Xiao Hong Fu, a citizen of China, seeks review of a May 25, 2004 order of the BIA affirming the July 25, 2002 decision of immigration judge (“IJ”) Theresa Holmes Simmons, denying Fu’s application for asylum, withholding of removal, and relief under the United Nations Convention Against Torture (“CAT”). In re Xiao Hong Fu, No. A77 714 529 (B.I.A. May 25, 2004) aff’g No. A77 714 529 (Immig. Ct. N.Y. City July 25, 2002). We assume the parties’ familiarity with the underlying facts and procedural history of the case.

In the present case, the IJ’s adverse credibility determination was supported by substantial evidence. See 8 U.S.C. §§ 1252(b)(4)(B) (describing standard). As indicated by the IJ, Fu provided vague and evasive answers when asked whether he possessed a household registration booklet for his second marriage and why his wife did not stop working when she discovered her pregnancies.

Additionally, the IJ properly found that Fu’s explanation for why he had not registered his marriage until he came to the United States — because he and his wife wanted to have another child — was illogical because, according to Fu’s own testimony, he and his wife were not permitted to have another child, regardless of whether their marriage was registered. 6; See Siewe v. Gonzales, 480 F.3d 160, 168-69 (2d Cir. 2007) (“[S]peculation that inheres in inference is not `bald’ if the inference is made available to the factfinder by record facts . . . in light of common sense and ordinary experience.”).

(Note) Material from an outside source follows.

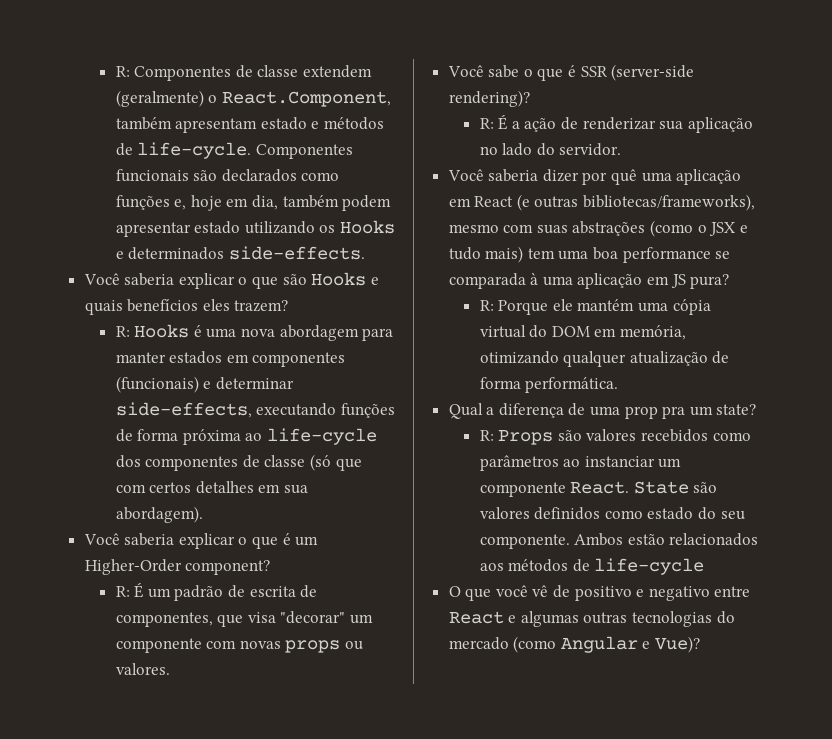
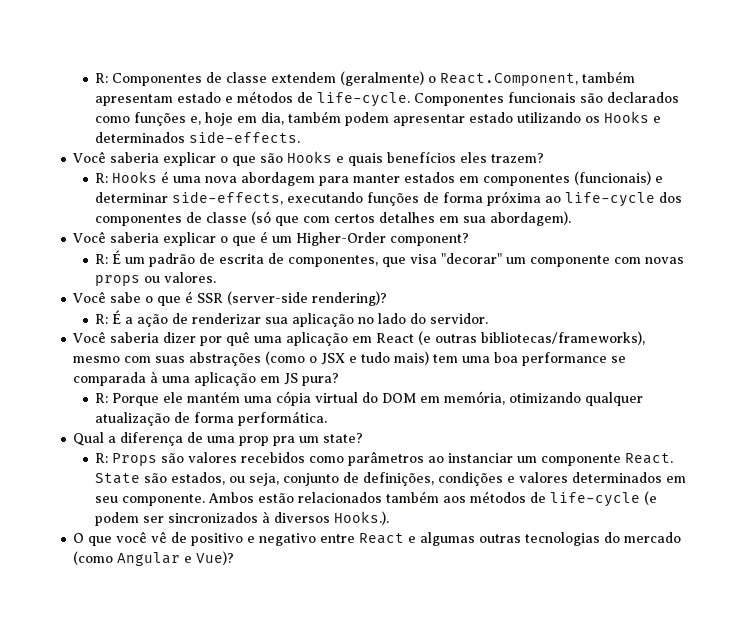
[479,507,716,520] valores definidos como estado do -> [171,472,687,486] estados, ou seja, conjunto de definições, condições e valores determinados em
(759, 539) none -> [386,491,440,503] também
(705, 566) none -> [644,491,658,505] [95,511,390,526] (e podem ser sincronizados à diversos Hooks.).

Additionally, the IJ found that a marriage certificate that Fu submitted into evidence was counterfeit where a forensics report indicated that it included a composite photograph. Despite the fact that Fu was given the opportunity to submit proof of the Chinese law that permitted use of composite photos, he did not do so. The IJ’s finding regarding this document was thus based on a permissible inference, not bald speculation. See id. The IJ’s conclusion that submission of this fraudulent document reflected adversely on his overall credibility also was permissible. See id. at 170.

Further supporting the IJ’s finding was Fu’s failure to submit a household registration booklet for the second marriage. “While consistent, detailed, and credible testimony may be sufficient to carry the alien’s burden, evidence corroborating his story, or an explanation for its absence, may be required where it would reasonably be expected.” Diallo v. INS, 232 F.3d 279, 285 (2d Cir. 2000); In re S-M-J-, 21 I. N. Dec. 722, 724 (BIA 1997).

Because the only evidence of a threat to Fu’s life or freedom depended upon his credibility, the adverse credibility determination in this case necessarily precludes success on his claims for withholding of removal and CAT relief. See Paul v. Gonzales, 444 F.3d 148, 156 (2d Cir. 2006).

The petition for review is therefore DENIED. Further, we deny Fu’s motion for a stay of removal as moot. 34(d)(1).